● **Requirement 1**: According to the page on the Philippine House Committee on People Participation, why are all membership positions on the committee empty as of June 30, 2025? Answer in one to three sentences.

● **Reading passage**:
────────────────

History
- New session started: To convene on July 28, 2025

Leadership
- Chairman: Vacant
- Minority Leader: Vacant

Website
- Committee on People Participation

= Philippine House Committee on People Participation =

Standing committee of the House of Representatives of the Philippines

The Philippine House Committee on People Participation, or House People Participation Committee is a standing committee of the Philippine House of Representatives.

== Jurisdiction ==
As prescribed by House Rules, the committee's jurisdiction includes the following:
- Role, rights and responsibilities of people's organizations, non-government and civic organizations, and other similar groups
- Establishment of mechanisms for consultation with and participation of the people in governance and in legislation including the establishment and maintenance of a data bank on all such organizations

== Members, 20th Congress ==

As of June 30, 2025, all committee membership positions are vacant until the House convenes for its first regular session on July 28.

────────────────

● **Requirement 2**: In the listing, start at its first line and stop after the line that has "3: (599, 545)". Give those lines again with "zero-indexed" swapped for "0-based" and nothing else changed.

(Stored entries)

────────────────

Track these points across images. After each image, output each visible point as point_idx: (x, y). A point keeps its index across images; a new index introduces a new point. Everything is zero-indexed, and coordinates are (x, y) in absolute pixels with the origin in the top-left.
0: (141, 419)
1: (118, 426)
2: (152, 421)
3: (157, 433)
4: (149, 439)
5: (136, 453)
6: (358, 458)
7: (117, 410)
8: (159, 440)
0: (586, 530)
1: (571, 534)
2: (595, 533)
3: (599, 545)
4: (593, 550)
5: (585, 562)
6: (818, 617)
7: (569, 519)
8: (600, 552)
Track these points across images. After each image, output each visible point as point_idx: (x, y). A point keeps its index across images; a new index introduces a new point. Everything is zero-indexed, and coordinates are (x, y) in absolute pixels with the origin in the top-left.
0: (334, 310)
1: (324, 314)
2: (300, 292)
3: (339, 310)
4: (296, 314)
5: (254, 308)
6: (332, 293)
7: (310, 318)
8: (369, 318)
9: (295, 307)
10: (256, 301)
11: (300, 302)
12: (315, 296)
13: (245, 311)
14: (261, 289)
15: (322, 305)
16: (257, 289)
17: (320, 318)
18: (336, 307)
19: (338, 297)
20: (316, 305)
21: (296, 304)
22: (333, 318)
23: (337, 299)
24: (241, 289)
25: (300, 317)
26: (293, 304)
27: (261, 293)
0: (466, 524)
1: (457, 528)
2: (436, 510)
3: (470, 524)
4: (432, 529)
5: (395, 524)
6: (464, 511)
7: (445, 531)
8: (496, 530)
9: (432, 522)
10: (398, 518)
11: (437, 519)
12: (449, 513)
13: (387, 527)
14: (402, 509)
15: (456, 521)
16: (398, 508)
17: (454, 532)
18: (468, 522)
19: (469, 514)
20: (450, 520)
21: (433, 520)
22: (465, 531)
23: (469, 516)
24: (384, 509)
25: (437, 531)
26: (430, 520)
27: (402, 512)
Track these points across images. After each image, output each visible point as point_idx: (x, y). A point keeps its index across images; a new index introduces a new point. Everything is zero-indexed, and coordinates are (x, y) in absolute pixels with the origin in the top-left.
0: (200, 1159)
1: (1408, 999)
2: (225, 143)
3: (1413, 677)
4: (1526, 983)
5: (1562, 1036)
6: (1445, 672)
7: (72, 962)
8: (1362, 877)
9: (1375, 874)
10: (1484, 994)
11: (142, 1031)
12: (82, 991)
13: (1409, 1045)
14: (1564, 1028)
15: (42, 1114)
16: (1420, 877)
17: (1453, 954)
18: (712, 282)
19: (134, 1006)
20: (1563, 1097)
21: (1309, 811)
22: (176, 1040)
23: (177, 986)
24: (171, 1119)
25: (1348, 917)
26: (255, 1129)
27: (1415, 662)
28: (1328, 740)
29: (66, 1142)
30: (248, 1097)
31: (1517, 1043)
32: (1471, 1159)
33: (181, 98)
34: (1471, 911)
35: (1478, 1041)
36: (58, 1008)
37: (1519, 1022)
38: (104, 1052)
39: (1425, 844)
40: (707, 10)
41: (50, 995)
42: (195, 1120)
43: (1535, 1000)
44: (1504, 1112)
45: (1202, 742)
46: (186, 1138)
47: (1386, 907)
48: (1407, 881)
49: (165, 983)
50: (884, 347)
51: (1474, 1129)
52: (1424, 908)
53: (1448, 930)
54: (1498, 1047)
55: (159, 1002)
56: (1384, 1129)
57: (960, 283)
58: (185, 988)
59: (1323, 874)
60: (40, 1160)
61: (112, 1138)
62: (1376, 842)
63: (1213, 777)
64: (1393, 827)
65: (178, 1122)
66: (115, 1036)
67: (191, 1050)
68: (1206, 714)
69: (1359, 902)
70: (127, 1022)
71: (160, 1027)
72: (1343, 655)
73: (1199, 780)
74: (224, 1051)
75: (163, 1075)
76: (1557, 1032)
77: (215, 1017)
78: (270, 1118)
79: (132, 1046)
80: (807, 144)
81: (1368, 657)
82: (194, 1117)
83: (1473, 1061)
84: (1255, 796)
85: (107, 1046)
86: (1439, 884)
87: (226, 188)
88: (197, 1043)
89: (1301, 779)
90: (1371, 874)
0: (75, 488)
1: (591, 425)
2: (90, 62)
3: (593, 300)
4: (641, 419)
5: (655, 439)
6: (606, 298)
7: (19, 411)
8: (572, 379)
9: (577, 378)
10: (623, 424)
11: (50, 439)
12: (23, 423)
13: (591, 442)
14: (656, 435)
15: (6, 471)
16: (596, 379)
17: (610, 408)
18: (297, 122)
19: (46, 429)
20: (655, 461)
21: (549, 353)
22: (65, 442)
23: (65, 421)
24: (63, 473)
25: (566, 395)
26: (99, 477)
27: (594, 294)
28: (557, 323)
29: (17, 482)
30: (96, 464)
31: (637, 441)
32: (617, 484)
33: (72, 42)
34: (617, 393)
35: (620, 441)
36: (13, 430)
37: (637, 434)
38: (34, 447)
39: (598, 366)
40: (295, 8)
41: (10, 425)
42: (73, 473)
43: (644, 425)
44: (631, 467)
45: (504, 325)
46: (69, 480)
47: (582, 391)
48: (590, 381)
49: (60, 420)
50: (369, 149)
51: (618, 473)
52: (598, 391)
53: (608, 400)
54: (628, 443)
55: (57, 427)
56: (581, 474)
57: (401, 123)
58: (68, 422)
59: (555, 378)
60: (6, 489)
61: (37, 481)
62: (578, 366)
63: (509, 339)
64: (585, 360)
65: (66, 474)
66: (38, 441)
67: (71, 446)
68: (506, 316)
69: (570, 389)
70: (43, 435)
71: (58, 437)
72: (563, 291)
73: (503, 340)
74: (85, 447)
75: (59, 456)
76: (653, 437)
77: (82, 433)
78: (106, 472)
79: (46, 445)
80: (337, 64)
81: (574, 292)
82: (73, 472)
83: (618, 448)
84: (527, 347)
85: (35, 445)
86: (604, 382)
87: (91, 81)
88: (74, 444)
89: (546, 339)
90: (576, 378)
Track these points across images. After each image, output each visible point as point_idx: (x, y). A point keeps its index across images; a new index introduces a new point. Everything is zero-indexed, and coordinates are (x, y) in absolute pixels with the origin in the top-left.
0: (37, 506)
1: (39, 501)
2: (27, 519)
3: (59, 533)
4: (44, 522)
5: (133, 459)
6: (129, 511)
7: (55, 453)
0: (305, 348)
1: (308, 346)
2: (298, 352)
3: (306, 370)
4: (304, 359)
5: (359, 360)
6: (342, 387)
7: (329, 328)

────────────────

● **Response 1**: As of June 30, 2025, all membership positions are vacant because the House has not yet convened for its first regular session. They stay vacant until that session opens on July 28.

● **Response 2**:
Track these points across images. After each image, output each visible point as point_idx: (x, y). A point keeps its index across images; a new index introduces a new point. Everything is 0-based, and coordinates are (x, y) in absolute pixels with the origin in the top-left.
0: (141, 419)
1: (118, 426)
2: (152, 421)
3: (157, 433)
4: (149, 439)
5: (136, 453)
6: (358, 458)
7: (117, 410)
8: (159, 440)
0: (586, 530)
1: (571, 534)
2: (595, 533)
3: (599, 545)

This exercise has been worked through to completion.